If you could tell Shane one thing, what would it be?
Why would Noah ask me that?
I would tell him that everything’s going to be okay from now on.
Oh my God.
“Cliff?” said Aaron. “Cliff, are you okay?”
I ignored him. “Jack?”
“Yeah?”
“I need you to find Principal McCaffrey right now.”
“What? You’re not going to rat Noah out, are you?”
“Listen, there’s no time—”
“C’mon, Cliff. Noah stopped the countdown. There’s nothing on that List that says you need to throw Noah under the bus like—”
“DAMMIT, JACK. I think Noah’s going to kill himself.”
That shut Jack up. “What?” he said, eventually.
“WHAT?” said Aaron and Tegan, simultaneously.
“I don’t have time to explain,” I said to Jack. “Find McCaffrey and see if she can find him….”
“Okay, okay, I’m going!” said Jack. “Shit.”
And he hung up.
“Cliff, what’s going on?” said Tegan.
“Do you know where Spruce Forest Drive is?”
“Where the Poulsons live?”
“Yes! YES! Do you know where they l—?”
Tegan didn’t wait for me to spit out another syllable. She simultaneously hit the brakes and turned the steering wheel hard, flipping the bitchin’est U-ey ever flipped.
“Jesus, Tegan!”
Two seconds and 180 degrees later, we were nearly doubling the speed limit in the opposite direction. Apparently, shit had just gone from bad to Biblical because the Seven Seals of Revelation were unraveling, and man and machine were becoming one. In that moment, Tegan and Aaron’s ’69 Camaro Z28 RS transformed into the Fifth Horseman of the Apocalypse.
“So this is how I die,” Aaron mused.
“Confession,” said Tegan. “In first grade, Esther and I used to be best friends. You know, before she discovered Jesus, and I discovered sociopaths.”
“WHO ARE YOU?” I said.
“Hey, we were six, and we liked Bratz dolls! Back off!”

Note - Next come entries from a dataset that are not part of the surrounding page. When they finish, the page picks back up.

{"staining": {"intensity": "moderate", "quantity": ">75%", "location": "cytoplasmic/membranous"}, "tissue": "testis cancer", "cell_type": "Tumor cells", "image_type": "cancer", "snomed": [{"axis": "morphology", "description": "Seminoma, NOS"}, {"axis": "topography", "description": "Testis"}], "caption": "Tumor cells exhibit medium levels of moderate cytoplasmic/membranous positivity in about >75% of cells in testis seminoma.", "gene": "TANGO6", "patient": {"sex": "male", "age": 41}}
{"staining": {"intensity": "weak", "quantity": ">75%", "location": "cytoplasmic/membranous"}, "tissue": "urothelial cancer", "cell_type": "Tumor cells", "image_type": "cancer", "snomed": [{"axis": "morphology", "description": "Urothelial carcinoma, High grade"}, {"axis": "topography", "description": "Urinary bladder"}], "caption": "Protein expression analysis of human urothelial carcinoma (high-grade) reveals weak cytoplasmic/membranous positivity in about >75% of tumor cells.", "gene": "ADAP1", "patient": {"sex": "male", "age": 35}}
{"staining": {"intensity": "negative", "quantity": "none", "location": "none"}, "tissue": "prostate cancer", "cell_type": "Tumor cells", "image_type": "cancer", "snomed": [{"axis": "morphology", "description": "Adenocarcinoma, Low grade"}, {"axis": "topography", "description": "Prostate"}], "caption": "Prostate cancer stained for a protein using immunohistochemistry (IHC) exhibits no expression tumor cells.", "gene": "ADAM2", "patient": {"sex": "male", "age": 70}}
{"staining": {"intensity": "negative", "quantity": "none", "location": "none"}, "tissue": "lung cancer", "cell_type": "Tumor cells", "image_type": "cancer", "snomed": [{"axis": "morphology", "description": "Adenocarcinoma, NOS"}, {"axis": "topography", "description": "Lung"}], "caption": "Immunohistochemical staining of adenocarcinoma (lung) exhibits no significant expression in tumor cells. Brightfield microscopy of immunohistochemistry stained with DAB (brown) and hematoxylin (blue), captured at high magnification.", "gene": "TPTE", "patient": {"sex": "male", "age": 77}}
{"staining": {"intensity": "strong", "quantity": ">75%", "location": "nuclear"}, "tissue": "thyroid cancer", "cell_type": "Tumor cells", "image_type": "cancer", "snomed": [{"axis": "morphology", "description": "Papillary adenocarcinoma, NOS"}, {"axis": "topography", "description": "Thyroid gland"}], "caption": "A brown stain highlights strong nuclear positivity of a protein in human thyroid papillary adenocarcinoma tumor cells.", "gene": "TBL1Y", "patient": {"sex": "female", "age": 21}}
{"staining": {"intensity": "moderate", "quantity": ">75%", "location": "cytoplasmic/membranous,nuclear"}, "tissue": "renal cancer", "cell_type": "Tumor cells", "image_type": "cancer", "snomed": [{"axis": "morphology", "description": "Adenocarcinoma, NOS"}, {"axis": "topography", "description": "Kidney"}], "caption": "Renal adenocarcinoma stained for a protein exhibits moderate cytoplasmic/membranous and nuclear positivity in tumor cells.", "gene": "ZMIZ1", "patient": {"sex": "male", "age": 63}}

This revelation could be digested later. Right now, I was already dialing Noah’s number. I listened to the ringback tone and told myself I was overreacting. Noah would answer. He would wonder why I was freaking out and tell me he was just planning on visiting Shane’s grave later this afternoon. That I had fabricated this whole suicidal innuendo in my head. McCaffrey would be pissed, Jack would be irritated, and Noah and I would have a great big laugh about the whole thing. Everything would be okay.
No one picked up. Instead, it went to Noah’s voice mail.
“Fuck!” I hung up and began hyperventilating into my hands.
“Noah is Haley,” said Aaron, breathless. “Isn’t he?”
“What?” said Tegan.
I took a deep breath and let everything out. “Long story short: Noah and my big brother, Shane, were…uh…in love apparently, but now Shane’s dead, and today’s the anniversary of his death, and Noah texted me something vaguely suicidal last night, and his voice mail is…Oh shit, this is bad.”
“Oh my God,” said Aaron.
“Holy fuck,” said Tegan.
My phone rang—causing my heart to do Cirque du Soleil in my chest. Please let it be Noah, please!
It was an unknown number. I answered, “Hello?”